Contiguo a cuerpos gritando su letargo
alcé mi vista, y me perdí en la nada refulgente,
fugaz; quizás unísona al llanto perpetuo o efervescente
de los rostros vivos, falsos, pero no muertos.
Pensé en tu presente, en el círculo rojo
atando nuestras manos de un extremo a otro
con el nudo entre los dedos, y el ancla…
Si, el ancla dorada agazapada por la muñeca.

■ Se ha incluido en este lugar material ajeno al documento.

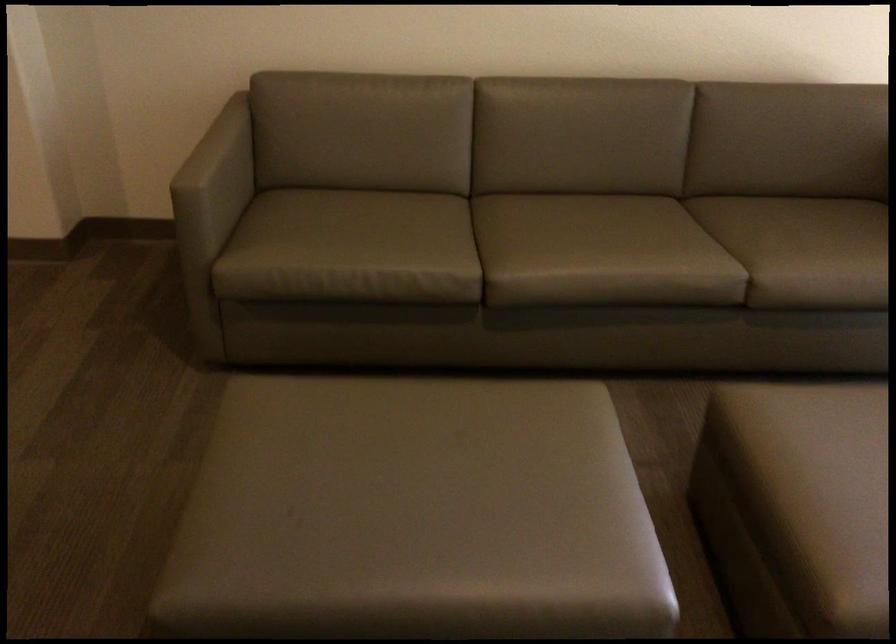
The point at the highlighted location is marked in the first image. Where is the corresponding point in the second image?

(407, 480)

Ah, y la tarjeta, esa que colocaste al dorso de mi cartera,
entre el DNI y la foto que donaste en algún aniversario.
Duele, como duele ver que tus labios sonreían a los míos,
que tu mirada coqueteaba con mis ojos achinados,
que tu cabello acariciaba mi piel,
que mi mente se inclinaba con total placidez
entre tus recuerdos y el aroma de tu perfume.
Cuatro botones adornaban tu harapo rosa.
Eran color negro azabache, presagio del tiempo mutuo,
del incoloro arcoíris,
de las últimas lunas de sangre
o tan solo de hielo.
Ese hilo dejó de ser rojo.
Ya no lleva sangre en sus venas,
ni cuerpo, ni alma que lo abrace.
Y aunque esto lo escribo antes de este día.
Rabia me da, que llegue el 15 antes del 14.